“Was not their mistake once more bred of the life of slavery that they had been living?—a life which was always looking upon everything, except mankind, animate and inanimate—‘nature,’ as people used to call it—as one thing, and mankind as another, it was natural to people thinking in this way, that they should try to make ‘nature’ their slave, since they thought ‘nature’ was something outside them” — William Morris


Monday, December 12, 2011

Glass of Water

This is such a nice quotation. I'm getting back into studying Zen. I'm a Tibetan Buddhist but the first ever book on Buddhism I read was Zen Mind Beginner's Mind by Shunryu Suzuki. When I finally met Alan, whose fault it is (!) that I am a Buddhist, it all fell into place as he had been Suzuki's student in the late 60s to early 70s.

OOO fans: when Katagiri says “object” he means “ontically given.” It's really rather OOO, I feel.

The Buddhist way of seeing the world is quite different from the objective way that we usually see things. In the usual way of seeing, you look at a glass of water and say, “Oh yes, that is water.” Then maybe your mind compels you to be curious, so you study what water is: a chemical composition of hydrogen and oxygen. In order to study it, you have already acknowledged that water exists as an object with substance. First, you see that water exists, and then you study it objectively. The purpose of this scientific way is to have knowledge. Buddhism doesn't see water this way.
     Of course, Buddhism doesn't ignore the existence of water, but the purpose of Buddhism is to save us from suffering. So it explains that nothing has its own permanent substance, because all phenomena in the world are constantly appearing, disappearing, and changing based on the conditions functioning in a moment.

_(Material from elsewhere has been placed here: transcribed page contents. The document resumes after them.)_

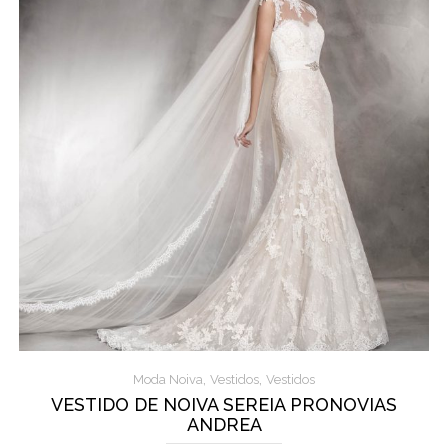
,
,
Moda Noiva
Vestidos
Vestidos
VESTIDO DE NOIVA SEREIA PRONOVIAS
ANDREA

If you study water according to Buddhism, you may say, “Well, as a human being I think it is water for me to drink, but if I were a fish I would think that it is my house, my world. To me it is water, but to a fish it is not water.” There are a hundred different ways to understand water, because a moment of existence is really complicated.
… When you examine something analytically, seeing it as an object, concept, or idea, you are not facing it vividly.




1 comment:

Anonymous said...

Hmmm. … Many of us westerners who studied Buddhism came first to it as an object outside of any normal experience. If we spent more time with-in it, moving around, looking and touching, we found it quite different from what we were prepared for. It seemed to allow “things” to be much more than the “things” we use rationality to grab hold of. For me the interdependence of objects was never as startling as the “emptiness” of the idea of objects.

It was some many years after leaving Thailand, (1972 - ’74 ish, ya I was one of those guys), that the sound of the bell made any kind of sense to me. Today it is just a sound, like any other. What is different is that all sound now has a quality that is completely separate from its cause, … in an OOO sense the bell the made the sound “withdraws” …

Is the water that Katagiri is describing here, ontologically withdrawn?